** Task to complete **
Copy the entries below verbatim, from the first line through the line containing "8: (354, 249)".
* Begin Data listing *
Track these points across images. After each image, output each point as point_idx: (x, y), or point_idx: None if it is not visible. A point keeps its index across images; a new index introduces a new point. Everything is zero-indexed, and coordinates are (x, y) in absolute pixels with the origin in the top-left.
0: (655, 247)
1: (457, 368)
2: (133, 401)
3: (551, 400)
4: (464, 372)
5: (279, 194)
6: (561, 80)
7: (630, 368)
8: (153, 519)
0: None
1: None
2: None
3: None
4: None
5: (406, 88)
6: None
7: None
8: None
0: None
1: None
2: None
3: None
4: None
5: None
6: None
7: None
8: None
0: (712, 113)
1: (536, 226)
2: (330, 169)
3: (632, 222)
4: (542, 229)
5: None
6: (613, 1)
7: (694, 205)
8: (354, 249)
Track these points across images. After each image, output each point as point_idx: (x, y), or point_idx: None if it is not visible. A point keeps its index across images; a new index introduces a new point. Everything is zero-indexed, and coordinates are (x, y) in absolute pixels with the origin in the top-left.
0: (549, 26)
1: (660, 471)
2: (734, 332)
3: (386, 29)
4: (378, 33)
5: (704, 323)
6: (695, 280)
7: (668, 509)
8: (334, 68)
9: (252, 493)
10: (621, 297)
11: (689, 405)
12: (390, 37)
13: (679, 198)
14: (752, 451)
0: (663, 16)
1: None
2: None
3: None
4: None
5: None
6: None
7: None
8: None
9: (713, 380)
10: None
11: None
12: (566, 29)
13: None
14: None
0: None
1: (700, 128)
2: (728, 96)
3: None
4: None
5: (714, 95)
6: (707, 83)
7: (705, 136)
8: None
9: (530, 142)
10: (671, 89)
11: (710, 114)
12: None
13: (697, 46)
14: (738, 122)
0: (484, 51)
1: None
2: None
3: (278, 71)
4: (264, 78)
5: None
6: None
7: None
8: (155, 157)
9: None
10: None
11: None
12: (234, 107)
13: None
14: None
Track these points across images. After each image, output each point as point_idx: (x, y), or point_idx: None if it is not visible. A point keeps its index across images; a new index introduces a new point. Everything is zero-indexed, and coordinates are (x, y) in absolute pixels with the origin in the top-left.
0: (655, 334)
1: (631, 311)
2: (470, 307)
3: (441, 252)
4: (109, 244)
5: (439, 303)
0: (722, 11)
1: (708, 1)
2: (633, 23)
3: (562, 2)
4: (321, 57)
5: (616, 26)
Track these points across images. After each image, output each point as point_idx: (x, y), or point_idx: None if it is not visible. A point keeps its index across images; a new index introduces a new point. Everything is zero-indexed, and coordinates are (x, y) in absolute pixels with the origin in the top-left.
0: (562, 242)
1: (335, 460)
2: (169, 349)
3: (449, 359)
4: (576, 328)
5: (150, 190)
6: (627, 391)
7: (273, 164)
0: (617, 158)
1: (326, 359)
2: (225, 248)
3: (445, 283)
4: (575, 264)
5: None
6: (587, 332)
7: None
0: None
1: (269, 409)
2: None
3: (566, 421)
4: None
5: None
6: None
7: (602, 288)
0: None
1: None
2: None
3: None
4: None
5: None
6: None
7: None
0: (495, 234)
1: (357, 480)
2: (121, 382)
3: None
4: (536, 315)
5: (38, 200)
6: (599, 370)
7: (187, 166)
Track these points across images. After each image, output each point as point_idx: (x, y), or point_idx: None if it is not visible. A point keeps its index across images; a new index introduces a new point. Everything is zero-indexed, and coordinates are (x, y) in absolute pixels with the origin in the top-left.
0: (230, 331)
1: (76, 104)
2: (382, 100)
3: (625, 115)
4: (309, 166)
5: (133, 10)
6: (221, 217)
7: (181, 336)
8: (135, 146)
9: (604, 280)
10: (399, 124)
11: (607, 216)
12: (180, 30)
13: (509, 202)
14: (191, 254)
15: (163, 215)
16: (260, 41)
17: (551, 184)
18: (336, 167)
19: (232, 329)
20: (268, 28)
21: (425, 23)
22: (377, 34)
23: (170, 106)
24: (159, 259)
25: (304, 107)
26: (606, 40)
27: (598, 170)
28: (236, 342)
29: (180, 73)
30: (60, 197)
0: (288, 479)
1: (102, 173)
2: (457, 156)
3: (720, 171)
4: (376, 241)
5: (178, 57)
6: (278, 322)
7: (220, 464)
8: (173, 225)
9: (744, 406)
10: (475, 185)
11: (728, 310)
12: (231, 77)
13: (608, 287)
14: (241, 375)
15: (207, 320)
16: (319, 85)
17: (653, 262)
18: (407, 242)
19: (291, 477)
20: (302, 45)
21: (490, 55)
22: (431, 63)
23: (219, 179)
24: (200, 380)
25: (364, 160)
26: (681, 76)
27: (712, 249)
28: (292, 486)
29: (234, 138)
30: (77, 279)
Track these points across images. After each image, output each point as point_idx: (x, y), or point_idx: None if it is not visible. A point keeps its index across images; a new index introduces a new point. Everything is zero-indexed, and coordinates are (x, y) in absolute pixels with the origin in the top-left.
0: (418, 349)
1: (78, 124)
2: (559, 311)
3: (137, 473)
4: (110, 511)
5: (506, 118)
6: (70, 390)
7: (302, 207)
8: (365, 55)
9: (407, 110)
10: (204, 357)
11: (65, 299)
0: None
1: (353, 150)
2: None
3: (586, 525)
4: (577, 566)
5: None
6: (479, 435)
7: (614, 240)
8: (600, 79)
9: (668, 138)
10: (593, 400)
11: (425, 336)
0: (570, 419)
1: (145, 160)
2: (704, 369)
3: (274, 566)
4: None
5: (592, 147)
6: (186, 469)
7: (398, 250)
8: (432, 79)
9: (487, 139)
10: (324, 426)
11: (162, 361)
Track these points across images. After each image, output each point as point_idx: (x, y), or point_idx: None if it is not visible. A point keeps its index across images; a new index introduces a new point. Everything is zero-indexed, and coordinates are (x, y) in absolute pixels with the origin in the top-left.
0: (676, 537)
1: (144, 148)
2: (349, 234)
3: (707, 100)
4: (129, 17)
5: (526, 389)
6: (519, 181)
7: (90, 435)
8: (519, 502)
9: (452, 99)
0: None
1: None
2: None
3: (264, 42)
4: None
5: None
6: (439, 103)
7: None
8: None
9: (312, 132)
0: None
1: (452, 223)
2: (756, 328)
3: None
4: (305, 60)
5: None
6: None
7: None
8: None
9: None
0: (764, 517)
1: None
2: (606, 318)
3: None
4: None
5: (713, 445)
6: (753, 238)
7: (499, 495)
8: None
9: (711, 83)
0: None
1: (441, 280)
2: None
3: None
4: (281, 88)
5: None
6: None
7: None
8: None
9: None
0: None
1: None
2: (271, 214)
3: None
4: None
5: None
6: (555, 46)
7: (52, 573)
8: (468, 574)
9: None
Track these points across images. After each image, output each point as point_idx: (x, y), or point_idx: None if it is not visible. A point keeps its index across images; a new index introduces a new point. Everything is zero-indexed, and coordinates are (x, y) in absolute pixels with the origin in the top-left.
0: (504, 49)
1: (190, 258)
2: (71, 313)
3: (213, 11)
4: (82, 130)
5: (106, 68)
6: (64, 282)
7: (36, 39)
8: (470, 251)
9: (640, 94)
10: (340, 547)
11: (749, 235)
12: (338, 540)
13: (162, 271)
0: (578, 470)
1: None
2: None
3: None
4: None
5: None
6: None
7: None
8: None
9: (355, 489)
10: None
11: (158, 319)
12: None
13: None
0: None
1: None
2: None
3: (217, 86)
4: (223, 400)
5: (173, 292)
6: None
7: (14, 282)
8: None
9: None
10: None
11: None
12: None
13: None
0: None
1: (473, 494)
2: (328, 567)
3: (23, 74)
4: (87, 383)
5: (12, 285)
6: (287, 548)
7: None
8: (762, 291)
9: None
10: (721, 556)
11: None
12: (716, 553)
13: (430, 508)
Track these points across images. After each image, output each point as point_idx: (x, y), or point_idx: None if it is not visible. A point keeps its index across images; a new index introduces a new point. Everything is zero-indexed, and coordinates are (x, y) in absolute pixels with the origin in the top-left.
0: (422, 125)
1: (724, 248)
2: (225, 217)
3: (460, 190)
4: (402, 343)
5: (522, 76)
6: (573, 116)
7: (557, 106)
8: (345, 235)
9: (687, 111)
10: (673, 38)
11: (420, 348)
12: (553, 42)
* End Data listing *
** Exercise response **
Track these points across images. After each image, output each point as point_idx: (x, y), or point_idx: None if it is not visible. A point keeps its index across images; a new index introduces a new point. Everything is zero-indexed, and coordinates are (x, y) in absolute pixels with the origin in the top-left.
0: (655, 247)
1: (457, 368)
2: (133, 401)
3: (551, 400)
4: (464, 372)
5: (279, 194)
6: (561, 80)
7: (630, 368)
8: (153, 519)
0: None
1: None
2: None
3: None
4: None
5: (406, 88)
6: None
7: None
8: None
0: None
1: None
2: None
3: None
4: None
5: None
6: None
7: None
8: None
0: (712, 113)
1: (536, 226)
2: (330, 169)
3: (632, 222)
4: (542, 229)
5: None
6: (613, 1)
7: (694, 205)
8: (354, 249)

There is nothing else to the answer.